Submitted to: Biocatalysis and Agricultural Biotechnology
Publication Type: Peer Reviewed Journal
Publication Acceptance Date: 7/5/2017
Publication Date: 7/11/2017
Citation: Zhang, X., Ashby, R.D., Solaiman, D., Liu, Y., Fan, X. 2017. Antimicrobial activity and inactivation mechanism of lactonic and free acid sophorolipids against Escherichia coli O157:H7. Biocatalysis and Agricultural Biotechnology. 11(C):176-182. doi: 10.1016/j.bcab.2017.07.002. Interpretive Summary: In recent years, there has been an increasingly interest in natural antimicrobials due to concerns over long term impact of synthetic chemicals on the environment and human health. In this study, we evaluated the antimicrobial activity of six different sophorolipids, natural compounds produced by yeasts from sugars and fatty acids, on five strains of pathogenic E. coli O157:H7. Results show that the effect of sophorolipids on E. coli O157:H7 depends on the form of sophorolipids (free-acid vs cyclic), the type of fatty acids, presence of ethanol, treatment time, and sophorolipids concentration. It appears that E. coli inactivation elicited by sophorolipids is attributable to cell membrane damages. The information would be useful for food and other industries to apply natural antimicrobials to mitigate the risk of the pathogen.

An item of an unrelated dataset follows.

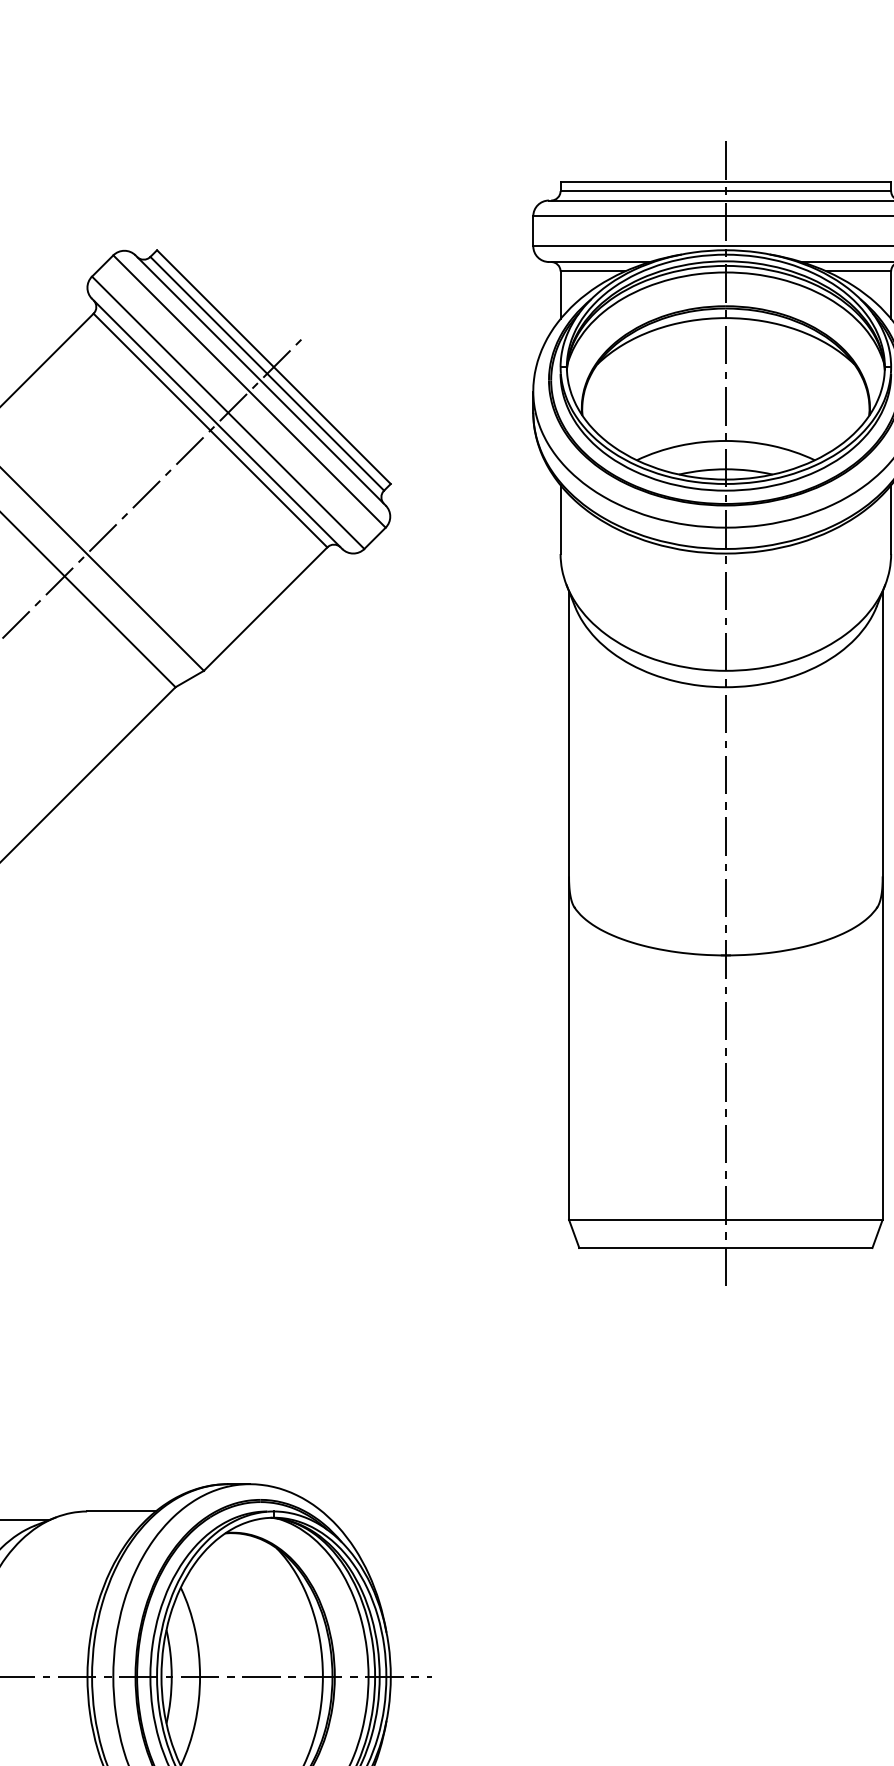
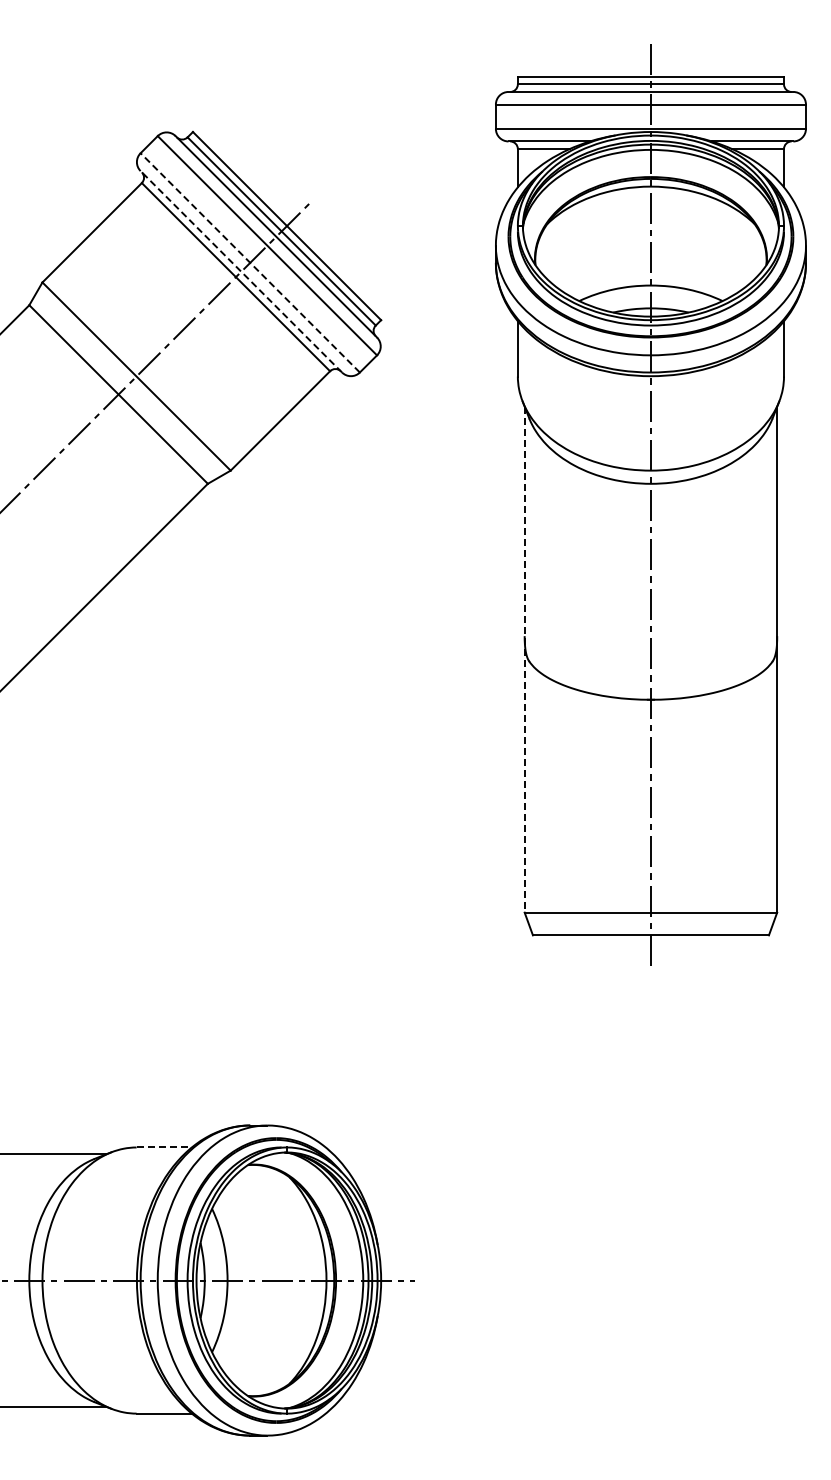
line: (227, 412) -> (249, 262), solid -> dashed
line: (217, 423) -> (241, 271), solid -> dashed
line: (568, 905) -> (524, 659), solid -> dashed
line: (121, 1511) -> (164, 1147), solid -> dashed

Technical Abstract: In this study, we synthesized sophorolipids (SLs) from glucose and either palmitic, stearic or oleic acid via fermentation using the osmophilic yeast Starmerella bombicola, purified and separated the SLs into lactonic and free-acid forms and assessed their antimicrobial efficacy against 5 strains of pathogenic Escherichia coli O157:H7. Results showed that the antimicrobial activities of individual SLs depended on the type of SL, treatment time and concentration. Lactonic stearic and oleic SLs were more effective in reducing E. coli O157:H7 populations than the free-acid counterparts. Compared to ethanol (20%), 0.5 and 1% lactonic stearic acid SLs in the presence of 20% ethanol achieved more than 5-log reductions of E. coli after 1 h of treatment. The five strains of E. coli O157:H7 had different susceptibilities to SLs. Analysis using the ethidium monoazide-PCR amplification demonstrated that SLs inactivated bacteria through cell membrane damage in E. coli O157:H7. Overall, our results suggest that SLs have the potential to inactivate pathogenic E. coli O157:H7 in combination with low levels of ethanol.